France annexed Madagascar as a colony in the late 19th century. Governor-General Gallieni then implemented a hybrid corvée and poll tax, partly for revenue, partly for labour resources (the French had just abolished slavery there), and partly to move away from a subsistence economy; the last feature involved paying small amounts for the forced labour. This solution to problems typical of colonialism, and contemporary thinking behind it, are described in a 1938 work:
The system of forced labor otherwise known as polo y servicios evolved within the framework of the encomienda system, introduced into the South American colonies by the Conquistadores and Catholic priests who accompanied them. Polo y servicios is the forced labor for 40 days of men ranging from 16 to 60 years of age who were obligated to give personal services to community projects. One could be exempted from polo by paying the falla (corruption of the Spanish Falta, meaning "absence"), a daily fine of one and a half real. In 1884, labor was reduced to 15 days. The polo system was patterned after the Mexican repartimento, selection for forced labor.[6]
In Portugal's African colonies (e.g. Mozambique), the Native Labour Regulations of 1899 stated that all able bodied men must work for six months of every year, and that "They have full liberty to choose the means through which to comply with this regulation, but if they do not comply in some way, the public authorities will force them to comply." [7] Africans engaged in subsistence agriculture on their own small plots were considered unemployed. The labour was sometimes paid, but in cases of rule violations it was sometimes not—as punishment. The state benefited from the use of the labour for farming and infrastructure, by high income taxes on those who found work with private employers, and by selling corvée labour to South Africa. This system of corvée labour, called chibalo, was not abolished in Mozambique until 1962, and continued in some forms until the Marxist revolution in 1974.
In Russia, the term used for corvée is barshchina (барщина) or boyarshchina (боярщина), and refers to the obligatory work that the serfs performed for the landowner on his portion of the land (the other part of the land, usually of a poorer quality, the peasants could use for themselves). While no official government regulation to the extent of barshchina existed, a 1797 ukase by Paul I of Russia described a barshchina of three days a week as normal and sufficient for the landowner's needs. In the black earth region 70-77% of the serfs performed barshchina, the rest paid rent (obrok) Owing to the high fertility, 70% of Russian cereal production in the 1850s was here.[12] In the 7 central provinces, 1860, 67.7% of the serfs were on obrok.[8]

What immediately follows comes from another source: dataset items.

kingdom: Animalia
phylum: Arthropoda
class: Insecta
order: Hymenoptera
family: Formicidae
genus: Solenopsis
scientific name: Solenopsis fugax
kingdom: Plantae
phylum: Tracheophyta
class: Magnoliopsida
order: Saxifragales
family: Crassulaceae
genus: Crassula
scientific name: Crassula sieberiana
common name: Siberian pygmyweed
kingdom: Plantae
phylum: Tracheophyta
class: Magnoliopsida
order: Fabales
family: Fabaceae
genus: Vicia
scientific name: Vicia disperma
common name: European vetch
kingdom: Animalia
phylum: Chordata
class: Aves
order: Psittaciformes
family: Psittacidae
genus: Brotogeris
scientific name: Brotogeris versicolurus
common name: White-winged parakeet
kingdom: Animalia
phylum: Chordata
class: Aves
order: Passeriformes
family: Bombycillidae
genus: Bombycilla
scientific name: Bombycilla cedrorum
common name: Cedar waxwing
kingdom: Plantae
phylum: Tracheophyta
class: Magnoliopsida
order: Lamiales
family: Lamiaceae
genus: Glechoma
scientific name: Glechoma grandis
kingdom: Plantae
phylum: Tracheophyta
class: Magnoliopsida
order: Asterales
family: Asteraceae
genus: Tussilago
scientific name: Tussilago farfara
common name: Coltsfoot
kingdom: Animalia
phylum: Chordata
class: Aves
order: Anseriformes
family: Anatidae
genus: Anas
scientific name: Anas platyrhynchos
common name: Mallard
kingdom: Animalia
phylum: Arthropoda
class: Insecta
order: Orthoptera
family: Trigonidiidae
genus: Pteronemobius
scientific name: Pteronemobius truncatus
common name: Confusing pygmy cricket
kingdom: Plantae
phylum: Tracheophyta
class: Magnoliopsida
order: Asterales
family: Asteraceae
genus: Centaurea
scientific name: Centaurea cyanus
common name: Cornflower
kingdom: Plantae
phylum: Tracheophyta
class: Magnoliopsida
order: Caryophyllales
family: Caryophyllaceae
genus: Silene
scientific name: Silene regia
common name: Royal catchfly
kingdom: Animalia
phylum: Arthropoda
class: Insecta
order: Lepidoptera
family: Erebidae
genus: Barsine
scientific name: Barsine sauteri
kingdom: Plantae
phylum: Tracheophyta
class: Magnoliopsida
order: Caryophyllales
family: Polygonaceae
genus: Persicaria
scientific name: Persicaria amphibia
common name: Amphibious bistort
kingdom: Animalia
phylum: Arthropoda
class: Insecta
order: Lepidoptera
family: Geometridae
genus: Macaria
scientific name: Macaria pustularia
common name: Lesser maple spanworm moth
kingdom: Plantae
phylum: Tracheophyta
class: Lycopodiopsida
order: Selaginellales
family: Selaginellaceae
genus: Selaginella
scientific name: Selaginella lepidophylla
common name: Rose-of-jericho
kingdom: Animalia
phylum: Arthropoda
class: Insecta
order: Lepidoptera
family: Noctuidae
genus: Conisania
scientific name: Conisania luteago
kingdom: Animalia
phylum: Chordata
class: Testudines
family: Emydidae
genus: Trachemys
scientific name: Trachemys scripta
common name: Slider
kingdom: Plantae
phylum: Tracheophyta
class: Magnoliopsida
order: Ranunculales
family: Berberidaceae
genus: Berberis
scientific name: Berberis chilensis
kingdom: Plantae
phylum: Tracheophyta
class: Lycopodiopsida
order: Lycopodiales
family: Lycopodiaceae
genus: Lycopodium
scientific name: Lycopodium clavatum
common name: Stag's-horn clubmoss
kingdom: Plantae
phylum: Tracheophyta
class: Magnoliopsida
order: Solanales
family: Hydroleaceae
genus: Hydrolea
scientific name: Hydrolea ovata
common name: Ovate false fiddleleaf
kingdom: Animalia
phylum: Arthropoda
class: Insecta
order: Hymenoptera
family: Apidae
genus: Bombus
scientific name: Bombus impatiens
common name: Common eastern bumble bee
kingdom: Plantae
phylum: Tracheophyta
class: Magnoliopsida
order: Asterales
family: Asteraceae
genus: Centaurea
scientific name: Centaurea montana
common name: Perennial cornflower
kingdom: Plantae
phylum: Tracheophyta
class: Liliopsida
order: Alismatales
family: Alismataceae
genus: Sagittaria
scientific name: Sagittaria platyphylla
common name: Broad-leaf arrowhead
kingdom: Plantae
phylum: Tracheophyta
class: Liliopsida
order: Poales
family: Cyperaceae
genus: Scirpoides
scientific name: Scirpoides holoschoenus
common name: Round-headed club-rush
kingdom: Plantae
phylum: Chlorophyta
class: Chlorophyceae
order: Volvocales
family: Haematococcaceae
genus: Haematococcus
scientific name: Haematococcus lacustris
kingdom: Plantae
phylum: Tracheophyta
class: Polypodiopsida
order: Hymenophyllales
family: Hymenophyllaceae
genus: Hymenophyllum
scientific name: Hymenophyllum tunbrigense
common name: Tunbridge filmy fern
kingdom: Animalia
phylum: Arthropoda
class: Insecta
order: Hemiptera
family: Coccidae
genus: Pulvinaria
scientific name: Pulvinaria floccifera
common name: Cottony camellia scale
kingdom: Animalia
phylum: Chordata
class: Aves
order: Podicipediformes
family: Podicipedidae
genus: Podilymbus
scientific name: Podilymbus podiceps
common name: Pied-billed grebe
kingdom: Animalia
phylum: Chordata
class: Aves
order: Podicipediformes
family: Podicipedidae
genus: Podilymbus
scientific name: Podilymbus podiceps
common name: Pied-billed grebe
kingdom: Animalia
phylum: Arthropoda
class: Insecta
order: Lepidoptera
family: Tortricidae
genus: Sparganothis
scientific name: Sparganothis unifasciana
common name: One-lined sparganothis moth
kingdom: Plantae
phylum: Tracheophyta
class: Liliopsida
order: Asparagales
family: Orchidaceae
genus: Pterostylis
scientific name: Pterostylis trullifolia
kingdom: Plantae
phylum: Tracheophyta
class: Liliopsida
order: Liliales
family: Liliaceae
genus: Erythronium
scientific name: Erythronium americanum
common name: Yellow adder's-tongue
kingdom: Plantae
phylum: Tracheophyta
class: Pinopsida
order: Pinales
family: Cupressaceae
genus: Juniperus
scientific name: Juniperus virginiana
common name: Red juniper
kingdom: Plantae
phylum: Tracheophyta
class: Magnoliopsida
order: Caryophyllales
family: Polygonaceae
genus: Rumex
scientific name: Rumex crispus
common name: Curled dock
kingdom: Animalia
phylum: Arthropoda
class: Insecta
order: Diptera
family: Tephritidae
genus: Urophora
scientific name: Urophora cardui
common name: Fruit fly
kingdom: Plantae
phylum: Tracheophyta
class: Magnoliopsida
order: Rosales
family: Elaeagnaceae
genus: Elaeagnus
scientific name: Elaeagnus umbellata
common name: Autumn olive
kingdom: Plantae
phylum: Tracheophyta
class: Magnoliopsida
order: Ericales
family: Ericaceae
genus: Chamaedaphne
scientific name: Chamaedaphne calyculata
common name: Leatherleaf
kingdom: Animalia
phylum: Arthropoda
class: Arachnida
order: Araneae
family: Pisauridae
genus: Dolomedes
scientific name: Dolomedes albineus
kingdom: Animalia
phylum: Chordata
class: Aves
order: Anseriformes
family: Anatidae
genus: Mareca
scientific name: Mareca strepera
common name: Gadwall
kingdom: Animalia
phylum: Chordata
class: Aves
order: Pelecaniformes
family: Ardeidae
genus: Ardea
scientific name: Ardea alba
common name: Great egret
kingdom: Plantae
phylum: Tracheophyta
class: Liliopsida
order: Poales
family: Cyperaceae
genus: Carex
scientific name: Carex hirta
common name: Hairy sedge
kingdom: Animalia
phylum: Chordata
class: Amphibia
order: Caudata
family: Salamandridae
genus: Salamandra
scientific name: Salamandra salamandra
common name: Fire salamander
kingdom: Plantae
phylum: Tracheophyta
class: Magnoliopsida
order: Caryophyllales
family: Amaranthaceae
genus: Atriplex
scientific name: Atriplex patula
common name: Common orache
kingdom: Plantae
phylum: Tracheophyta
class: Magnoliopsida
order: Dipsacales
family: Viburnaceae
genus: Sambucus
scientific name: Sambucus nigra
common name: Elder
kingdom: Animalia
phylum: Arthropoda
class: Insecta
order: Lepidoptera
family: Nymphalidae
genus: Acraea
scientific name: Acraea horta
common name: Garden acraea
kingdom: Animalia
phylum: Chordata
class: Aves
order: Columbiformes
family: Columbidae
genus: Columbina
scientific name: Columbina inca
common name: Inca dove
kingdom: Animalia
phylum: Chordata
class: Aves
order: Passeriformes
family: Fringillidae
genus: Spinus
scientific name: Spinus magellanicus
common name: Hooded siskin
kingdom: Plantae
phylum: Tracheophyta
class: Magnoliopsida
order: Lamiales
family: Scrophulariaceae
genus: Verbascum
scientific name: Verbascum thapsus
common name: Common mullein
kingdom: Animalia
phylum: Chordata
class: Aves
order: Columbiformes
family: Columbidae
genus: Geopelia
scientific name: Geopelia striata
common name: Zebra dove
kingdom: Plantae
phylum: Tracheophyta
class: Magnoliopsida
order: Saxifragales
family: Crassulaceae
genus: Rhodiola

Corvée was used in some of the English colonies of North America especially for road maintenance, as was also common in England at the time, and this practice persisted to some degree in the United States. Its popularity with local governments gradually waned after the American Revolution with the increasing development of the monetary economy. After the American Civil War, some Southern states, with money in short supply, commuted taxing their inhabitants with obligations in the form of labour for public works. The system proved unsuccessful because of the poor quality of work; in 1894, the Virginia state supreme court ruled that corvée violated the state constitution, and in the 1910s Alabama became the last state to abolish it.
According to the American Anti-Slavery Group, the government of Myanmar imposes unpaid mandatory labour on its citizens.[9]
In Bhutan, the driglam namzha calls for citizens do work, such as dzong construction, in lieu of part of their tax obligation to the state.
In Rwanda, the centuries-old tradition of umuganda, or community labor, still continues, usually in the form of one Saturday a month when citizens are required to perform this work.
Today most countries have restricted corvée labour to military conscription and prison labour.